I would welcome any comments on my posting.


Don't cross-post to so many groups (many people kill anything
crossposted to 3 places, on the assumption that if the OP doesn't know
which group it goes it, it won't be of much interest in any of them).

Back to the question .. cost per byte is not an interesting metric for
backups, unless you include the cost of making the backup and the cost
of securing it against whatever disaster you are backing up against.

For HDD failure protection, the simplest solution (and cheapest) is
'second copy' to another drive elsewhere on the network, or even on the
same PC. The downside is that many disasters apart from a disk crash can
take out both copies (theft, fire, lightning). The other downside is you
only have one identical copy, so there is no archival ability (e.g.
'oops I trashed that file yesterday, it's been copied to the backup
which is now trashed too, I need a copy from last week).

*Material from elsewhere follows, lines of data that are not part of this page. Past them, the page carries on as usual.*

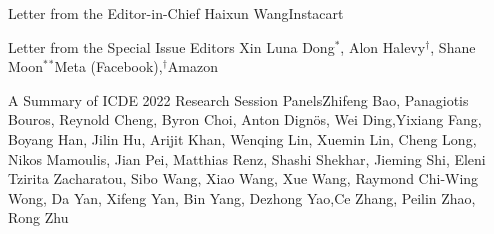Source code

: \documentclass[11pt]{article}
\begin{document}


\begin{bulletin}


%
%

\begin{lettersection}


\begin{letter}{Letter from the Editor-in-Chief}
 {Haixun Wang}{Instacart}
 
\end{letter}

\newpage


\newpage

%
%
\begin{letter}{Letter from the Special Issue Editors} %
{Xin Luna Dong$^*$, Alon Halevy$^\dagger$, Shane Moon$^*$}{$^*$Meta (Facebook),$^\dagger$Amazon}

\end{letter}

\end{lettersection}
\begin{opinionsection}
    \setcounter{section}{0}
    \begin{opinion}{A Summary of ICDE 2022 Research Session Panels}{Zhifeng Bao, Panagiotis Bouros, Reynold Cheng, Byron Choi, Anton Dign\"{o}s, Wei Ding,Yixiang Fang, Boyang Han, Jilin Hu, Arijit Khan, Wenqing Lin, Xuemin Lin, Cheng Long, Nikos Mamoulis, Jian Pei, Matthias Renz, Shashi Shekhar, Jieming Shi, Eleni Tzirita Zacharatou, Sibo Wang, Xiao Wang, Xue Wang, Raymond Chi-Wing Wong, Da Yan, Xifeng Yan, Bin Yang, Dezhong Yao,Ce Zhang, Peilin Zhao, Rong Zhu}{}
    
    \end{opinion}
\end{opinionsection}


\end{bulletin}
\end{document}
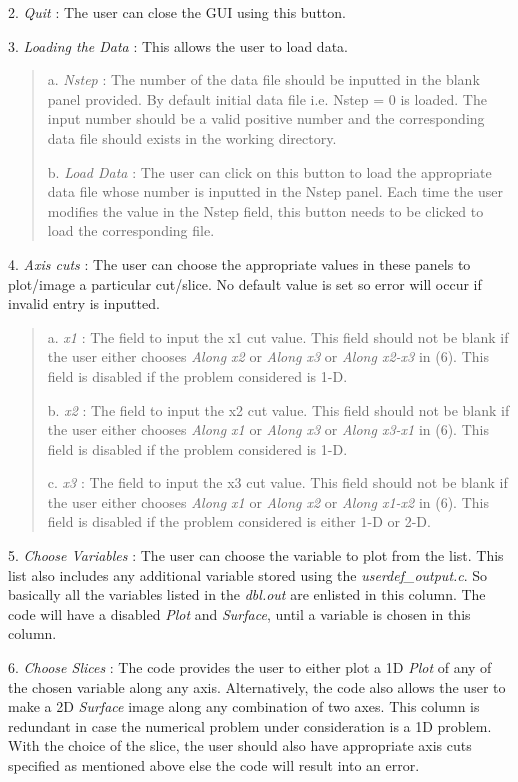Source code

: \documentclass[letterpaper,10pt,english]{sphinxmanual}
\begin{document}
2. \emph{Quit} : The user can close the GUI using this
button.

3. \emph{Loading the Data} :  This allows the user to load
data.
\begin{quote}

a. \emph{Nstep} : The number of the data file should be inputted in the
blank panel provided. By default initial data file i.e. Nstep = 0 is
loaded. The input number should be a valid positive number and the
corresponding data file should exists in the working directory.

b. \emph{Load Data} : The user can click on this button to load the
appropriate data file whose number is inputted in the Nstep
panel. Each time the user modifies the value in the Nstep field, this
button needs to be clicked to load the corresponding file.
\end{quote}

4. \emph{Axis cuts} : The user can choose the appropriate values in these
panels to plot/image a particular cut/slice.
No default value is set so error will occur if invalid entry is inputted.
\begin{quote}

a. \emph{x1} : The field to input the x1 cut value. This field should not be
blank if the user either chooses \emph{Along x2} or \emph{Along x3} or \emph{Along
x2-x3} in (6). This field is disabled if the problem considered is
1-D.

b. \emph{x2} : The field to input the x2 cut value. This field should not
be blank if the user either chooses \emph{Along x1} or \emph{Along x3} or
\emph{Along x3-x1} in (6). This field is disabled if the
problem considered is 1-D.

c. \emph{x3} : The field to input the x3 cut value. This field should not
be blank if the user either chooses \emph{Along x1} or \emph{Along x2} or
\emph{Along x1-x2} in (6).  This field is disabled if the
problem considered is either 1-D or 2-D.
\end{quote}

5. \emph{Choose Variables} : The user can choose the variable to plot from the list. This list also includes any additional variable stored using the \emph{userdef\_output.c}. So basically all the variables
listed in the \emph{dbl.out} are enlisted in this column. The code will
have a disabled \emph{Plot} and  \emph{Surface}, until a variable is chosen in this column.

6. \emph{Choose Slices} : The code provides the user to either plot a 1D \emph{Plot} of any of the chosen variable along any axis. Alternatively, the code also allows the user to make a 2D  \emph{Surface} image along
any combination of two axes. This column is redundant in case the
numerical problem under consideration is a 1D problem. With the choice
of the slice, the user should also have appropriate axis cuts
specified as mentioned above else the code will result into an error.
\end{document}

For proper backup you need an offsite copy .. tape or DVD or CDR will
all work, just make sure you can read the backups on whatever machine to
may need to restore them on. Tapes can be picky about being read on
other machines, and can be picky about being read at all if badly stored
for a long time. Another option is 'backup across the www' to a storage
server in a secure location .. they'll be backing that up to tape,
hopefully.

Unless you have large capacity tapes, it is pretty stupid to back up
anything more than critical data. People gaily make disk images of their
whole system, but unless you can produce =identical= hardware this is of
no use at all if your original system is stolen, burns to the ground, or
whatever. If you have the original applications on CD, or you can buy
new copies from MS, there isn't much point in wasting time and money
making copies every day/week for the rest of your life.

In a perfect world, RAID1 or RAID5 for continuous up-time even if a disk
crashes (which they are increasingly prone to do), tape backups of
anything that can't be reproduced easily .. daily ones, or weekly, or
whatever turns out to be the best tradeoff between 'cost of prevention'
and 'cost of recovering what you hadn't prevented being lost'.

--
GSV Three Minds in a Can
Outgoing Msgs are Turing Tested,and indistinguishable from human typing.